Interessant in diesem Zusammenhang: Gorman ist ein sehr umstrittener Bibliothekar, u.a. wegen seiner Thesen zur Sinnlosigkeit von Digitalisierung und bibliothekarischen Weblogs (siehe Wikipedia-Artikel zu seiner Person). Ein Kollege von ihm, Jeff Trzeciak,  wird derzeit in den US-amerikanischen Blogs mit einer ähnlichen Intensität angefeindet wie einst Gorman, und zwar weil Trzeciak die IK-Veranstaltungen zugunsten von E-Learning abgeschafft hat (ebenso wie übrigens die Auskunftstheken) und an Stelle von BibliothekarInnen in Zukunft Software-EntwicklerInnen und PostDocs als FachreferentInnen einstellen will. Klar: Viele Aufgaben bei der Evaluation von Discovery-Lösungen und deren Pflege und Implementierung sind sehr technisch und erfordern entsprechend vorgebildetes Personal. Aber ich bin der festen Überzeugung, dass bessere Tools bibliothekarisches Wissen brauchen. Ein paar Beispiele für Fragen, die bei der Entwicklung und Implementierung von Discovery-Tools auftauchen und die in einem ersten Schritt von BibliothekarInnen beantwortet werden müssen, bevor es an die technische Umsetzung geht:

  • Auf Basis von welchen inhaltserschließenden Daten bildet man sinnvolle Facetten?

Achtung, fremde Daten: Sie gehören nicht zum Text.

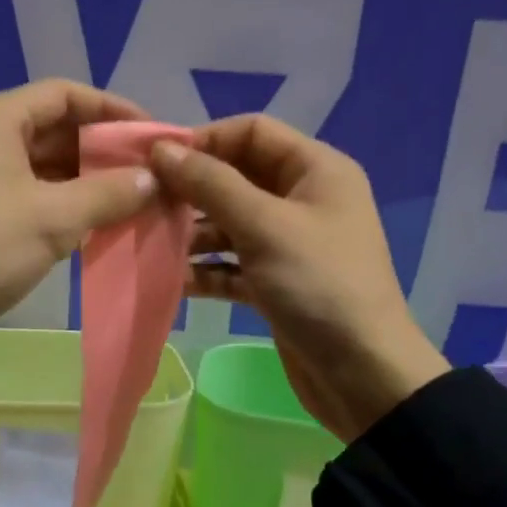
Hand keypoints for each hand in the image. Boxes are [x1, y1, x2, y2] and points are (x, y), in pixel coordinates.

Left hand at [0, 80, 159, 370]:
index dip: (113, 110)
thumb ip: (108, 193)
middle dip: (102, 150)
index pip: (65, 94)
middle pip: (54, 127)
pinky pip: (28, 193)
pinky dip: (61, 204)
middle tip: (147, 174)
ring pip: (42, 165)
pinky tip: (93, 225)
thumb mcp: (53, 219)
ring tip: (130, 202)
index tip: (152, 136)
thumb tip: (152, 178)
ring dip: (85, 181)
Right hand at [149, 114, 449, 442]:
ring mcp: (288, 245)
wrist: (362, 373)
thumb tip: (160, 150)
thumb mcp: (264, 226)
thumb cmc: (319, 285)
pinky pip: (232, 265)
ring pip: (230, 224)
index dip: (204, 140)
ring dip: (192, 233)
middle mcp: (303, 200)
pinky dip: (205, 270)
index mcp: (315, 170)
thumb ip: (211, 184)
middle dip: (192, 189)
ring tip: (149, 242)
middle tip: (144, 204)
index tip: (156, 162)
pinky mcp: (275, 284)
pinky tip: (170, 279)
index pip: (252, 133)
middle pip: (237, 178)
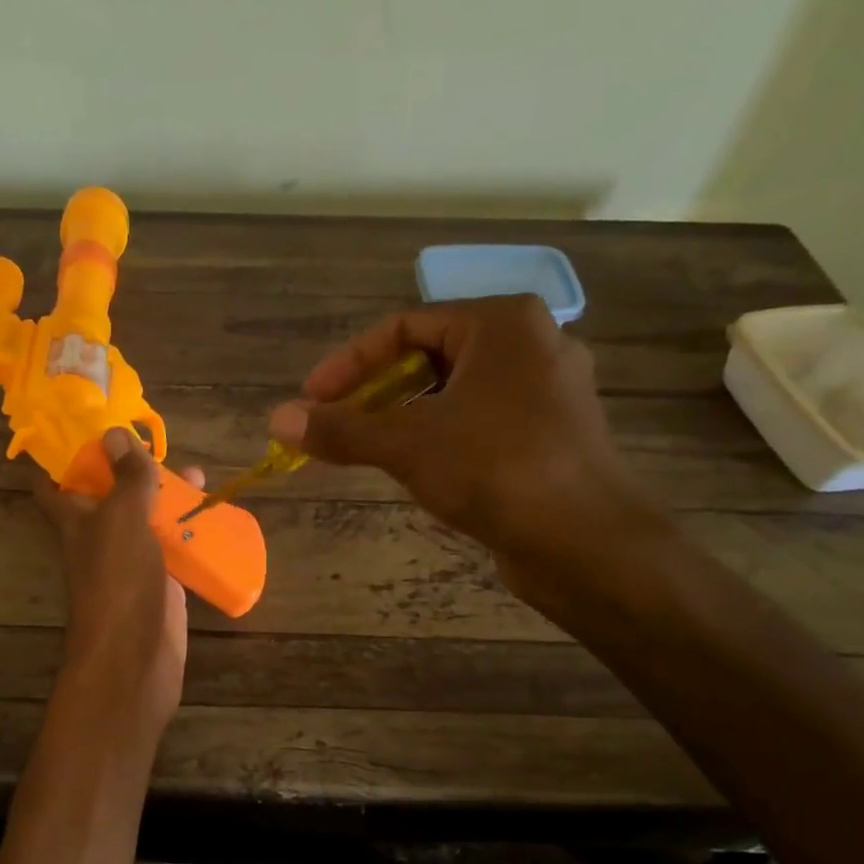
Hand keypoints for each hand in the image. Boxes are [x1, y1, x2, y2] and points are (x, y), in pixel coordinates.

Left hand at [35, 429, 201, 726]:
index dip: (60, 457)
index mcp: (76, 521)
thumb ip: (125, 479)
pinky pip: (172, 550)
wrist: (136, 658)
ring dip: (167, 498)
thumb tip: (114, 431)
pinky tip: (213, 517)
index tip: (78, 427)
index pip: (54, 485)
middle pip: (110, 497)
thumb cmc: (118, 582)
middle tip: (156, 442)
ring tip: (199, 473)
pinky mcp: (160, 583)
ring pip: (146, 521)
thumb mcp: (122, 520)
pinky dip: (189, 533)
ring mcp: (130, 563)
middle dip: (130, 470)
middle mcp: (99, 539)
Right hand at [268, 296, 667, 594]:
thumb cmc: (495, 469)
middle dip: (373, 393)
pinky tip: (415, 468)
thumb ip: (341, 429)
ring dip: (402, 418)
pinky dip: (438, 436)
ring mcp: (546, 391)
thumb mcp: (407, 444)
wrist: (585, 540)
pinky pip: (478, 420)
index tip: (310, 401)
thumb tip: (278, 419)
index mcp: (501, 323)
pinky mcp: (551, 433)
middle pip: (427, 359)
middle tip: (333, 425)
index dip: (347, 364)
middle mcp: (531, 344)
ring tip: (365, 449)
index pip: (403, 328)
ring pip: (453, 393)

  • Welche Kriterien legen wir im Auskunftsdienst an,  um aus einer Treffermenge von 100o Titeln die von der Nutzerin gewünschte Einführung zu selektieren?
  • Wie könnte man die Suche nach Zeitschriftentiteln verbessern?

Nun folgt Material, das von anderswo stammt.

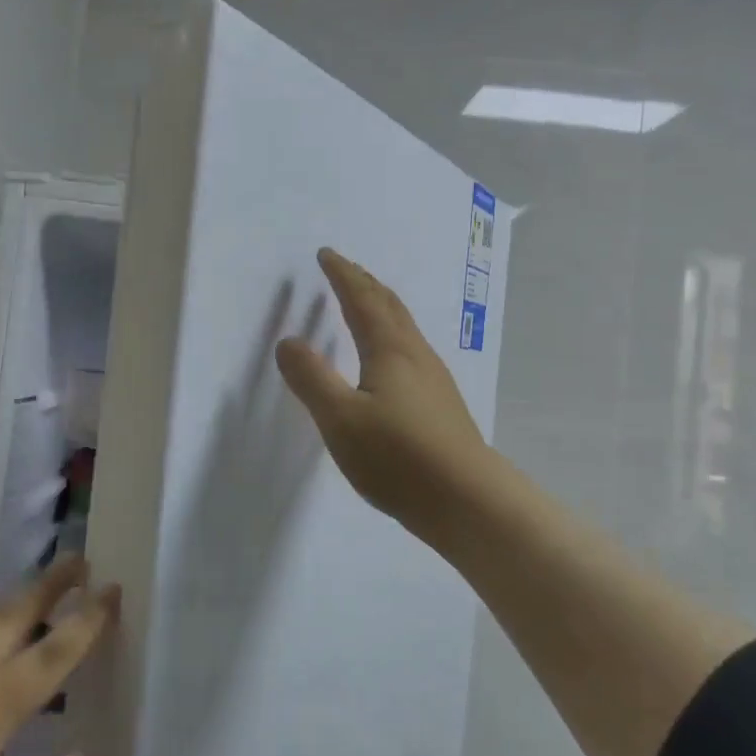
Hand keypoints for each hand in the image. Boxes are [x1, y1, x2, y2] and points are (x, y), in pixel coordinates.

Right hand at [275, 248, 500, 546]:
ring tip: (365, 303)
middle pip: (389, 305)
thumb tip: (288, 341)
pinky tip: (391, 357)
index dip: (343, 275)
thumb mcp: (341, 419)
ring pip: (404, 327)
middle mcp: (415, 354)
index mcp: (390, 350)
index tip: (326, 255)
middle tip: (344, 268)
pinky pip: (410, 348)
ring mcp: (433, 378)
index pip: (362, 300)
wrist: (466, 500)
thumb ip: (311, 379)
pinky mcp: (440, 403)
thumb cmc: (398, 457)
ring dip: (381, 305)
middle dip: (364, 282)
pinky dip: (391, 332)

  • Welche besonderen Informationsbedürfnisse haben Musik-Studierende und wie könnte ein neuer Katalog ihnen bei der Suche nach den von ihnen gewünschten Materialien helfen?
  • Wie machen wir die Literaturlisten aus dem Seminarapparaten der letzten 10 Jahre zugänglich?

Natürlich brauchen immer mehr BibliothekarInnen immer mehr IT-bezogene Kompetenzen. Ob die Idee eines entsprechenden Zusatz-Zertifikates, die ich in dem Post zu den IT-bibliothekarischen Kernkompetenzen mal angedeutet habe,  wirklich umsetzbar ist, habe ich noch nicht weiter überlegt. Auf jeden Fall brauchen die Tools aber bibliothekarisches Wissen und bibliothekarische Erfahrung – und zwar unter anderem aus den Situationen, in denen man Erstsemestern, PromovendInnen oder neuen studentischen Hilfskräften erklärt hat, wie man Literatur findet, evaluiert, beschafft und publiziert.